Requirement:
Continue the article on medical assistance in dying and mental illness, picking up after its last sentence.

───── Page excerpt

Published on October 18th, 2017 | from CAMH
Medical Assistance in Dying and Mental Illness
By Dr. Tarek Rajji, Chief of Geriatric Psychiatry, CAMH
Physician-assisted suicide has been legal in several countries and states around the world for 20 years. In Canada, Medical Assistance in Dying (MAiD) has been legal since June 2016. MAiD in Canada is available to people with grievous and irremediable medical conditions, who are in a state of irreversible decline, and whose death is in the foreseeable future. A question we are asking ourselves now as Canadians: how should MAiD relate to mental illness?
Complexity is at the core of psychiatric issues. As a psychiatrist, I see MAiD for mental illness as another complex subject where we – physicians, clinicians, academicians, clients, patients, family members, caregivers, and administrators – need to listen to each other and develop a common language to navigate through this complexity.

──────────
───── Recorded information

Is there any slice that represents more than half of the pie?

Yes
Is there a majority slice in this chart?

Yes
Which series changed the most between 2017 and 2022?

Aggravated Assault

──────────

Output:
As a psychiatrist, I see the grievousness of mental illness first hand. Many clients suffer intolerably from incurable medical conditions of the brain. They come to my clinic, some week after week, and we work together towards finding the right treatment to alleviate this suffering. Some get relief and others don’t. Others come to my clinic week after week and we work together towards finding a way to live with mental illness, to set a meaningful and “normal goal” to achieve, like having a friend or finding a job, and not just hearing voices less, or sleeping better at night. Some achieve these goals and find more meaning in their lives. Others don’t and some decide to stop coming. As a psychiatrist, for all of those clients and patients, my promise is the same: my clinic will always be open and I will not give up hope that working together will produce results. Why do I make this promise?
I make this promise for two reasons: First, because I am driven by the hope for recovery. Second, because our field of psychiatry has not reached a state of knowledge that is precise enough to tell me whether the patient in my office who is suffering from a grievous psychiatric condition is also suffering from an illness that is irremediable and if the patient is in a state of irreversible decline with death in the foreseeable future. This inability to predict at the individual level, combined with a framework of hope and recovery, allows me to make this promise to my patients and their family members. So what about MAiD? With this promise being at the core of my practice, MAiD on the basis of mental illness alone negates this promise and closes my clinic.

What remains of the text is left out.